# WHAT THIS TASK INVOLVES
Below is a SQL script that creates demo tables. Write out the part from "DROP TABLE [dbo].[demoProduct];" up to and including "object_id = OBJECT_ID(N'[dbo].[demoAddress]')", word for word.

# PASSAGE GIVEN
'''
Listing 10-9. Creating Demo Tables
IF EXISTS (SELECT * FROM sys.objects
WHERE object_id = OBJECT_ID(N'[dbo].[demoProduct]')
AND type in (N'U'))
DROP TABLE [dbo].[demoProduct];
GO
SELECT * INTO dbo.demoProduct FROM Production.Product;
IF EXISTS (SELECT * FROM sys.objects
WHERE object_id = OBJECT_ID(N'[dbo].[demoCustomer]')
AND type in (N'U'))
DROP TABLE [dbo].[demoCustomer];
GO
SELECT C.*, LastName, FirstName INTO dbo.demoCustomer
FROM Sales.Customer AS C
JOIN Person.Person AS P ON C.CustomerID = P.BusinessEntityID;
IF EXISTS (SELECT * FROM sys.objects
WHERE object_id = OBJECT_ID(N'[dbo].[demoAddress]')
AND type in (N'U'))
DROP TABLE [dbo].[demoAddress];
GO
SELECT * INTO dbo.demoAddress FROM Person.Address;
IF EXISTS (SELECT * FROM sys.objects
WHERE object_id = OBJECT_ID(N'[dbo].[demoSalesOrderHeader]')
AND type in (N'U'))
DROP TABLE [dbo].[demoSalesOrderHeader];
GO
SELECT * INTO dbo.demoSalesOrderHeader FROM Sales.SalesOrderHeader;
IF EXISTS (SELECT * FROM sys.objects
WHERE object_id = OBJECT_ID(N'[dbo].[demoSalesOrderDetail]')
AND type in (N'U'))
DROP TABLE [dbo].[demoSalesOrderDetail];
GO
SELECT * INTO dbo.demoSalesOrderDetail FROM Sales.SalesOrderDetail;
You should now have several tables that you can use to practice deleting data. Type in and execute the code in Listing 10-10 to learn how to delete rows from tables.
'''
# SUPPLIED ENTRIES
'''
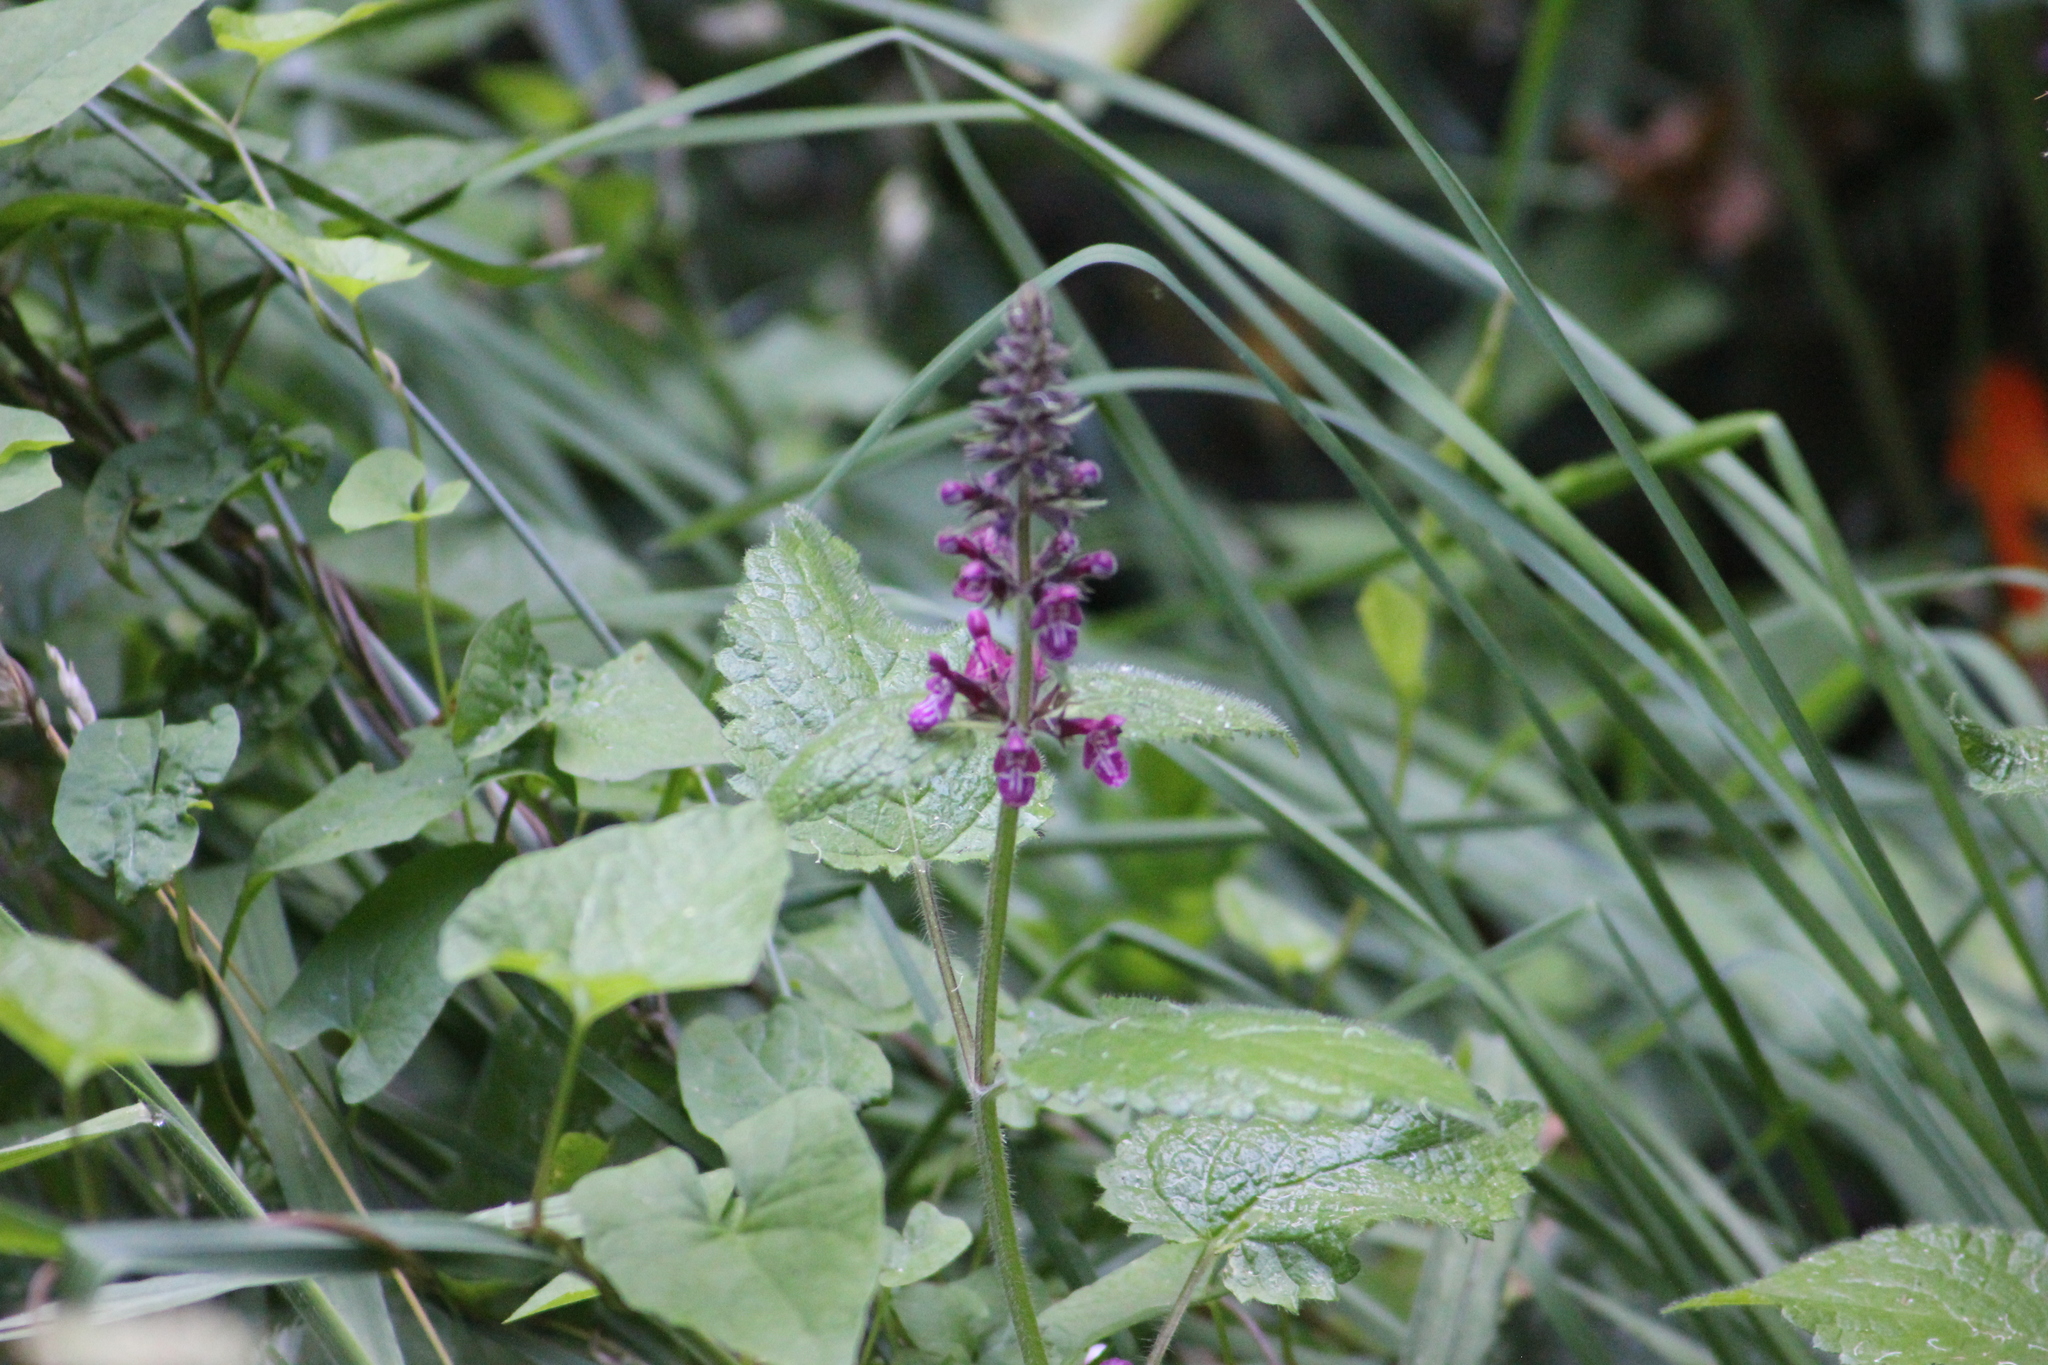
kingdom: Plantae
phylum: Tracheophyta
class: Magnoliopsida
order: Lamiales
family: Lamiaceae
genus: Stachys
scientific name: Stachys sylvatica
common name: Hedge woundwort
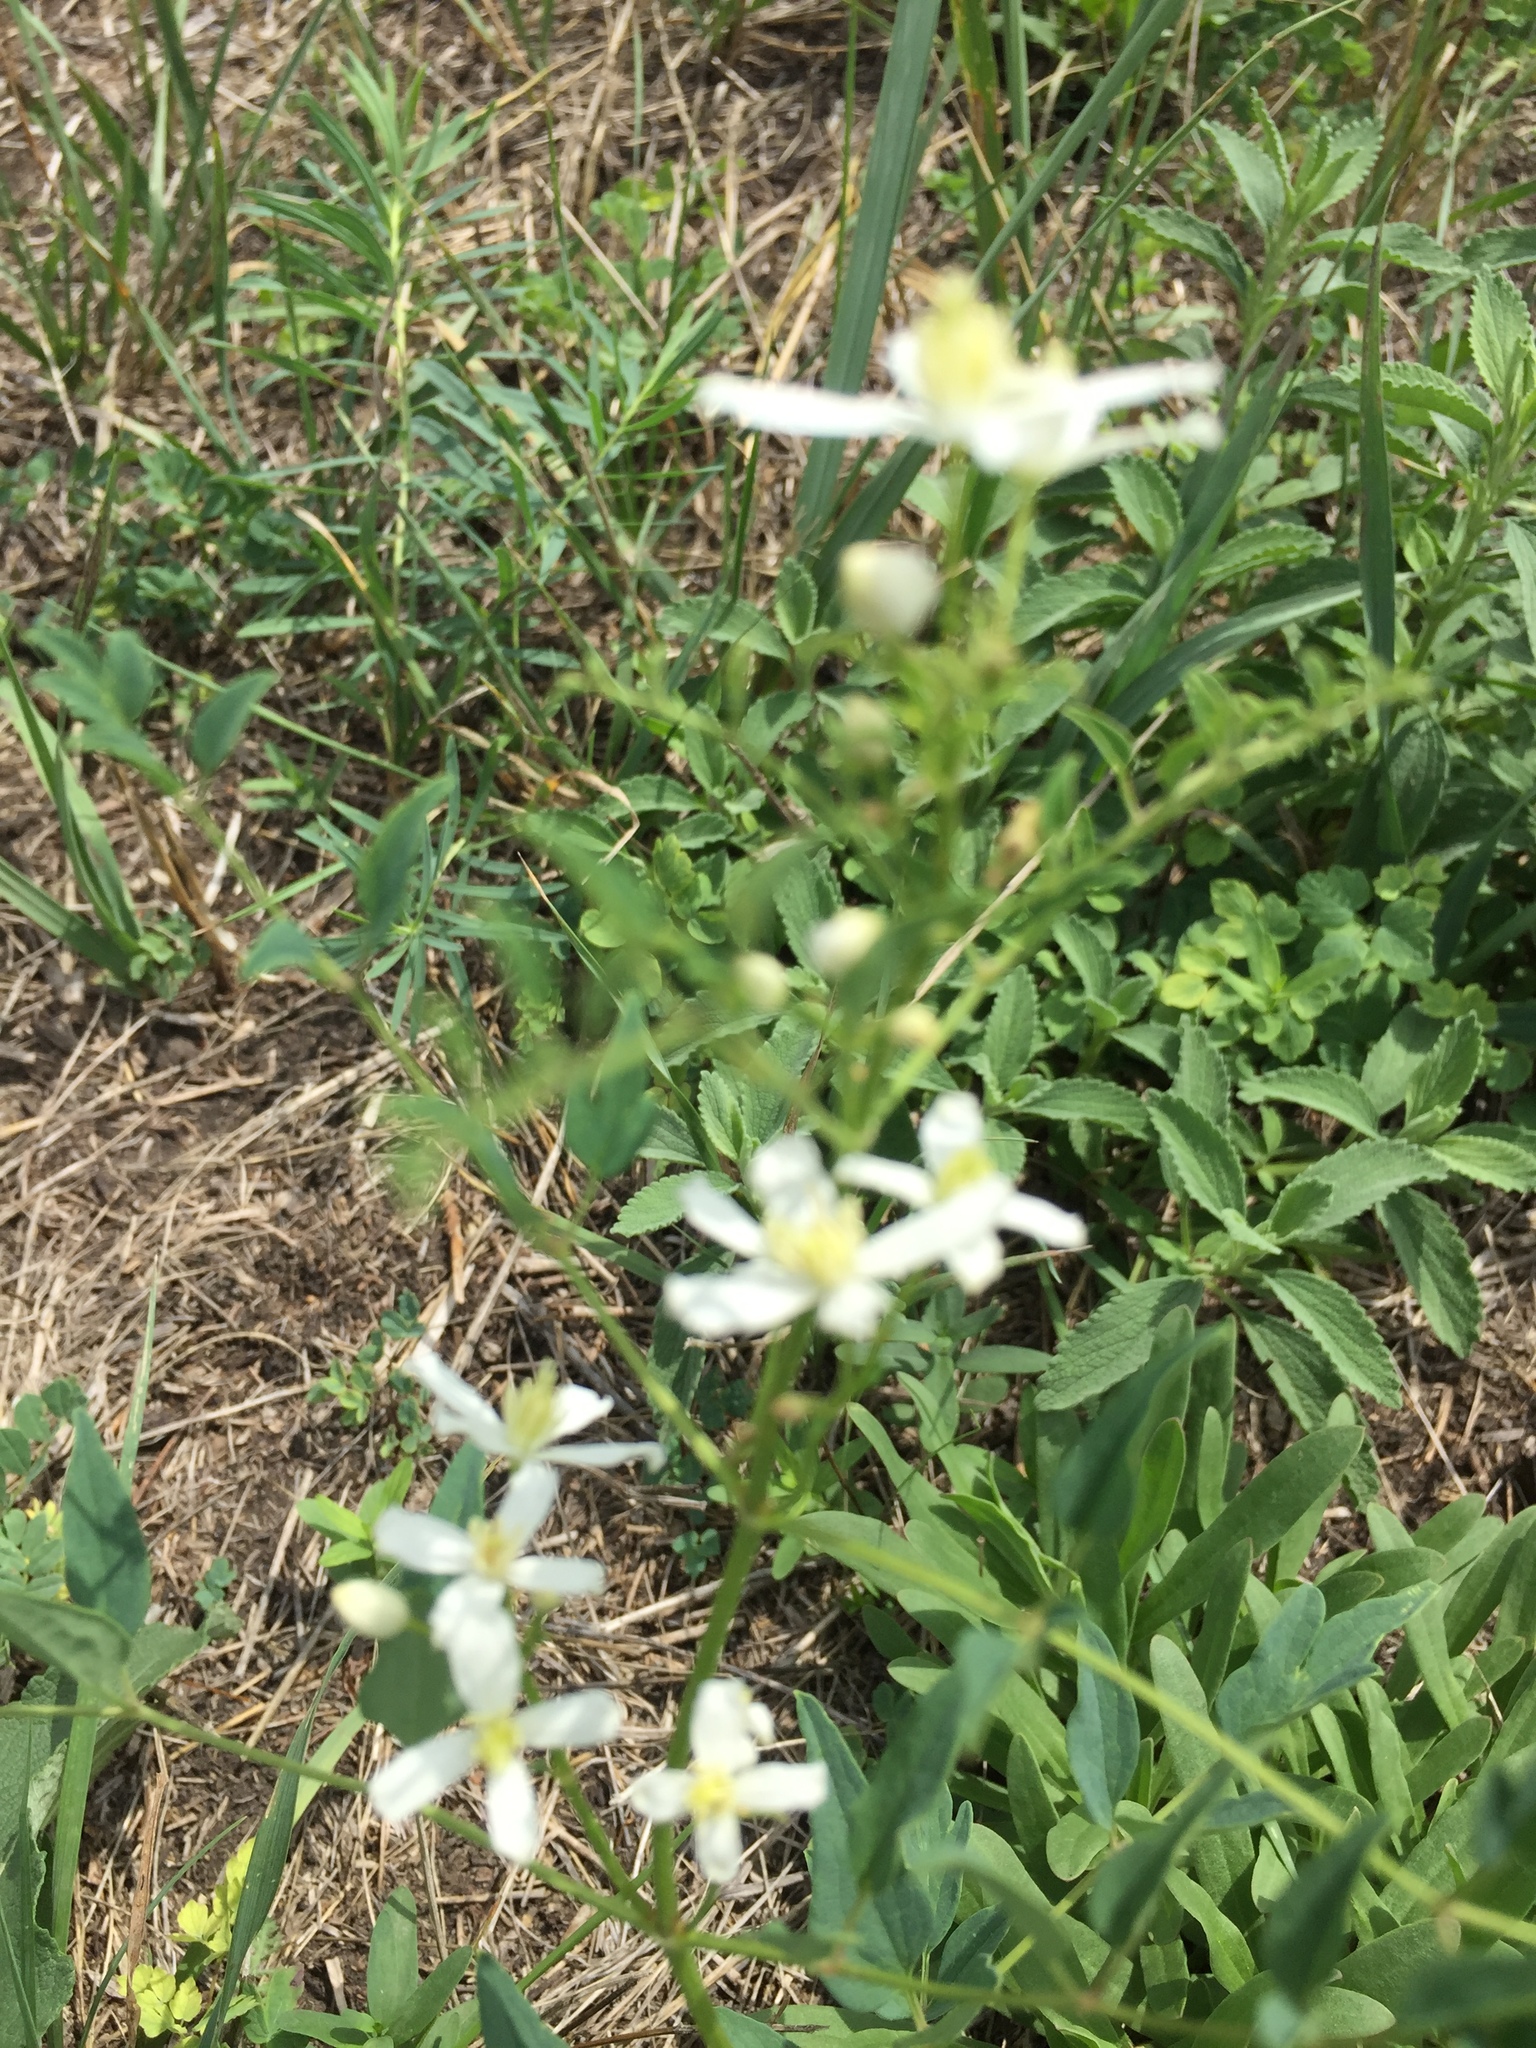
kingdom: Plantae
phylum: Tracheophyta
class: Magnoliopsida
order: Lamiales
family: Lamiaceae
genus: Stachys
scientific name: Stachys recta
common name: Perennial yellow-woundwort
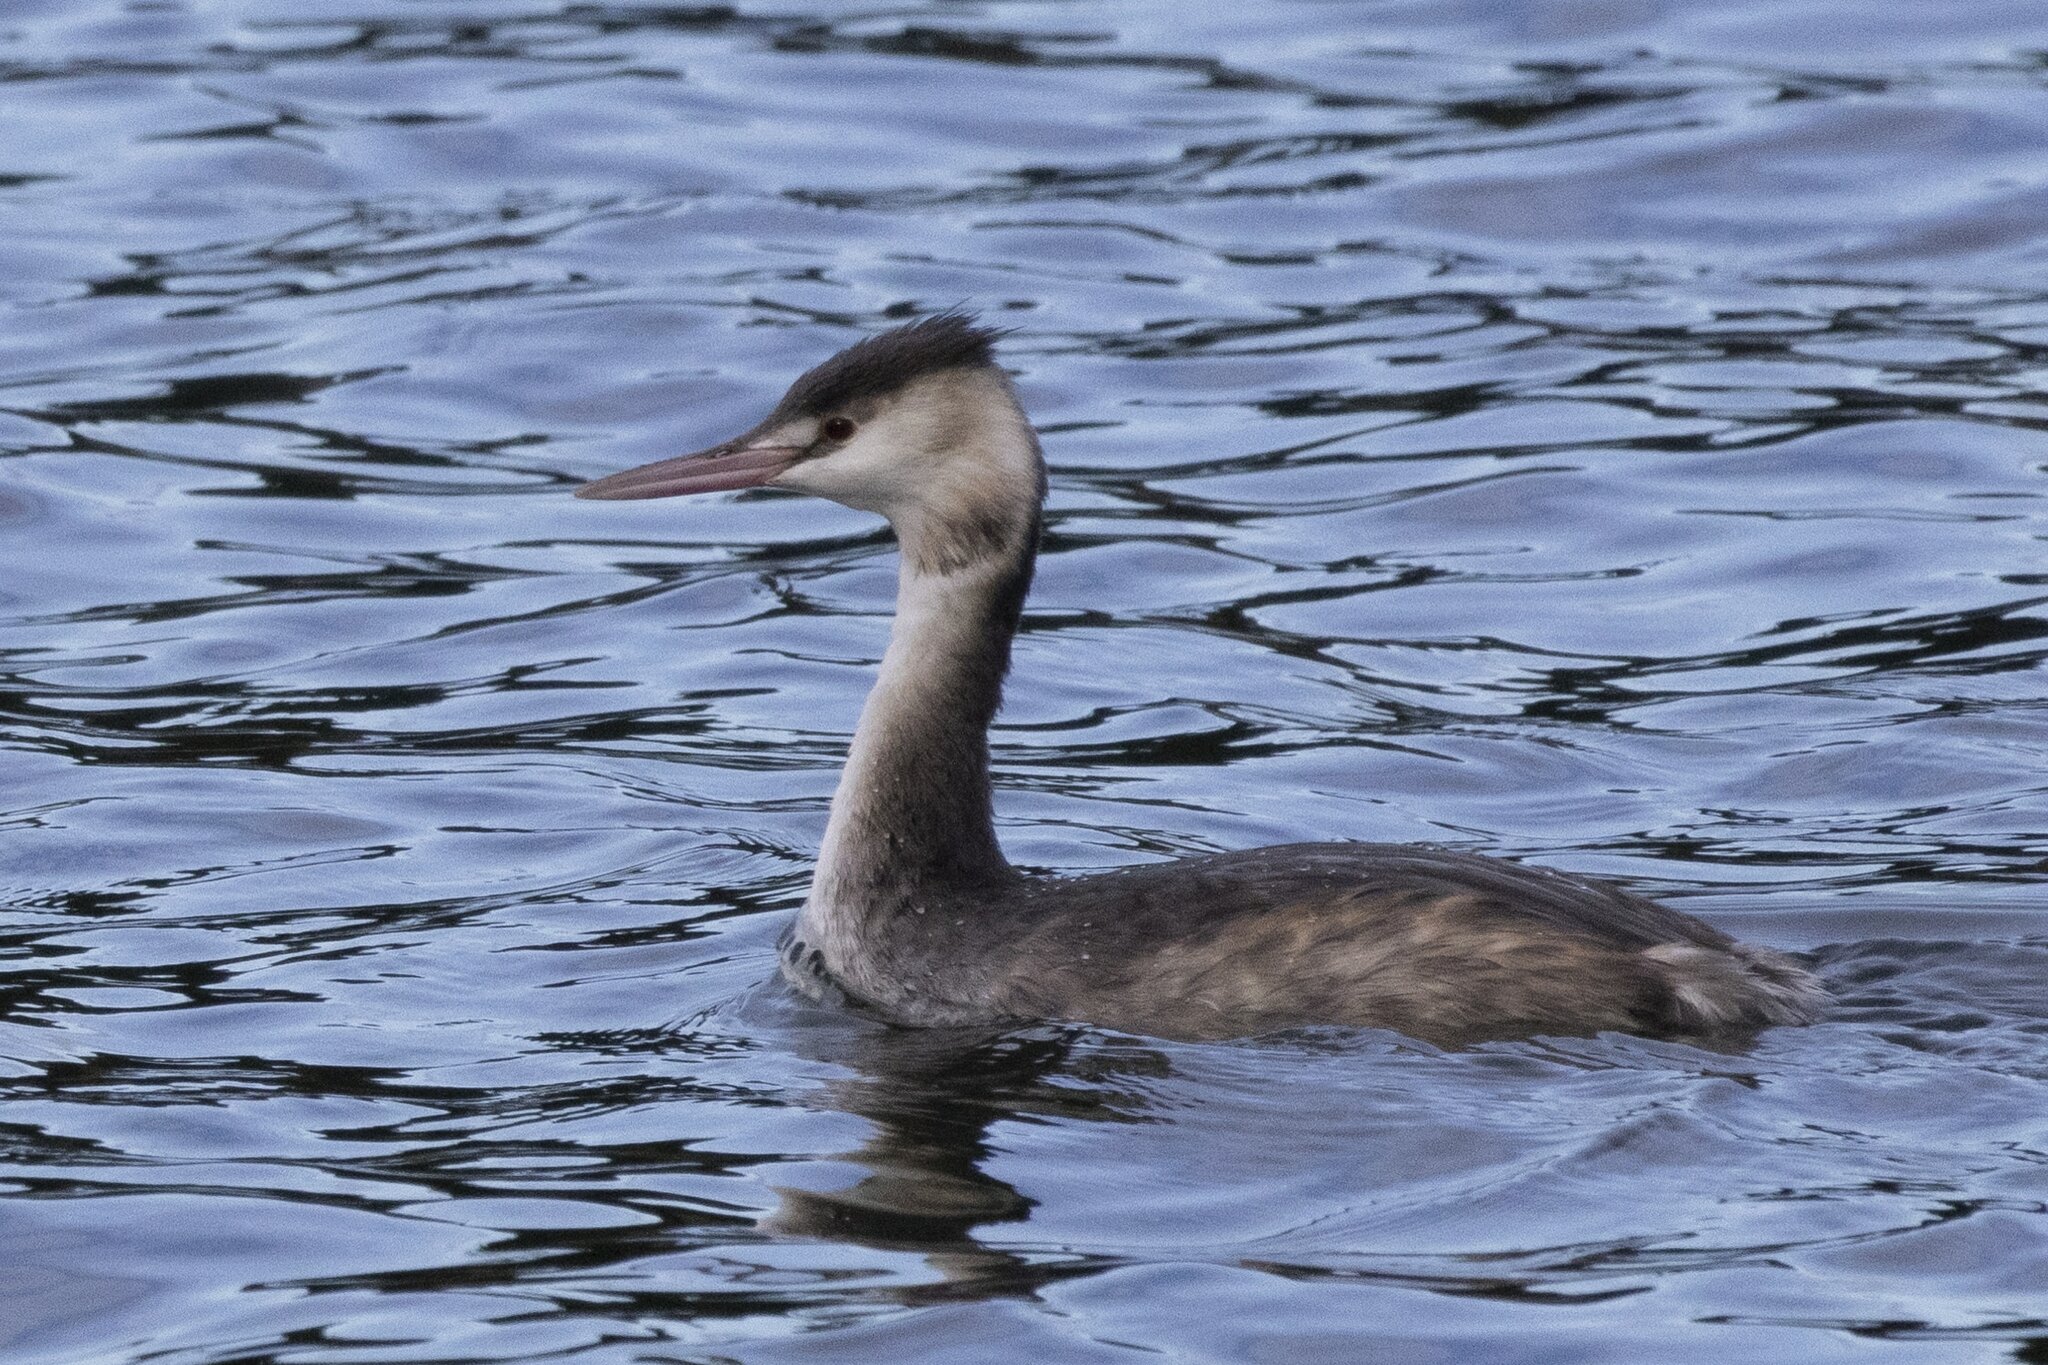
'''
# FULL SOLUTION
DROP TABLE [dbo].[demoProduct];
GO
SELECT * INTO dbo.demoProduct FROM Production.Product;
IF EXISTS (SELECT * FROM sys.objects
WHERE object_id = OBJECT_ID(N'[dbo].[demoCustomer]')
AND type in (N'U'))
DROP TABLE [dbo].[demoCustomer];
GO
SELECT C.*, LastName, FirstName INTO dbo.demoCustomer
FROM Sales.Customer AS C
JOIN Person.Person AS P ON C.CustomerID = P.BusinessEntityID;
IF EXISTS (SELECT * FROM sys.objects
WHERE object_id = OBJECT_ID(N'[dbo].[demoAddress]')